* **Aim of the exercise**: The data below should be transcribed in full, with no picture included.

** Data for review follows **

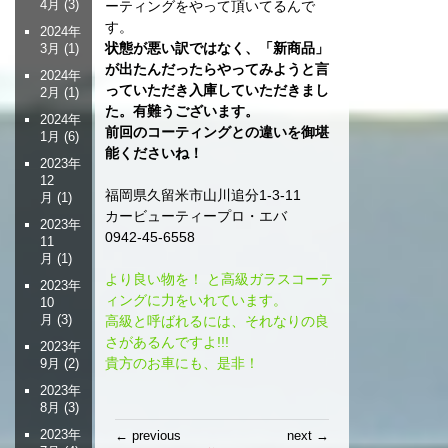
4月
(3)
ーティングをやって頂いてるんで
す。
2024年
状態が悪い訳ではなく、「新商品」
3月
(1)
が出たんだったらやってみようと言
2024年
っていただき入庫していただきまし
2月
(1)
た。有難うございます。
2024年
前回のコーティングとの違いを御堪
1月
(6)
能くださいね！
2023年
12
福岡県久留米市山川追分1-3-11
月
(1)
カービューティープロ・エバ
2023年
0942-45-6558
11
月
(1)
より良い物を！ と高級ガラスコーテ
2023年
ィングに力をいれています。
10
月
(3)
高級と呼ばれるには、それなりの良
さがあるんですよ!!!
2023年
貴方のお車にも、是非！
9月
(2)
2023年
8月
(3)
投
2023年
← previous
next →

** End of Data for review **

* **Result of this exercise**:
4月
(3)
ーティングをやって頂いてるんで
す。
2024年
状態が悪い訳ではなく、「新商品」
3月
(1)
が出たんだったらやってみようと言
2024年
っていただき入庫していただきまし
2月
(1)
た。有難うございます。
2024年
前回のコーティングとの違いを御堪
1月
(6)
能くださいね！
2023年
12
福岡県久留米市山川追分1-3-11
月
(1)
カービューティープロ・エバ
2023年
0942-45-6558
11
月
(1)
より良い物を！ と高級ガラスコーテ
2023年
ィングに力をいれています。
10
月
(3)
高級と呼ばれるには、それなりの良
さがあるんですよ!!!
2023年
貴方のお車にも、是非！
9月
(2)
2023年
8月
(3)
投
2023年
← previous
next →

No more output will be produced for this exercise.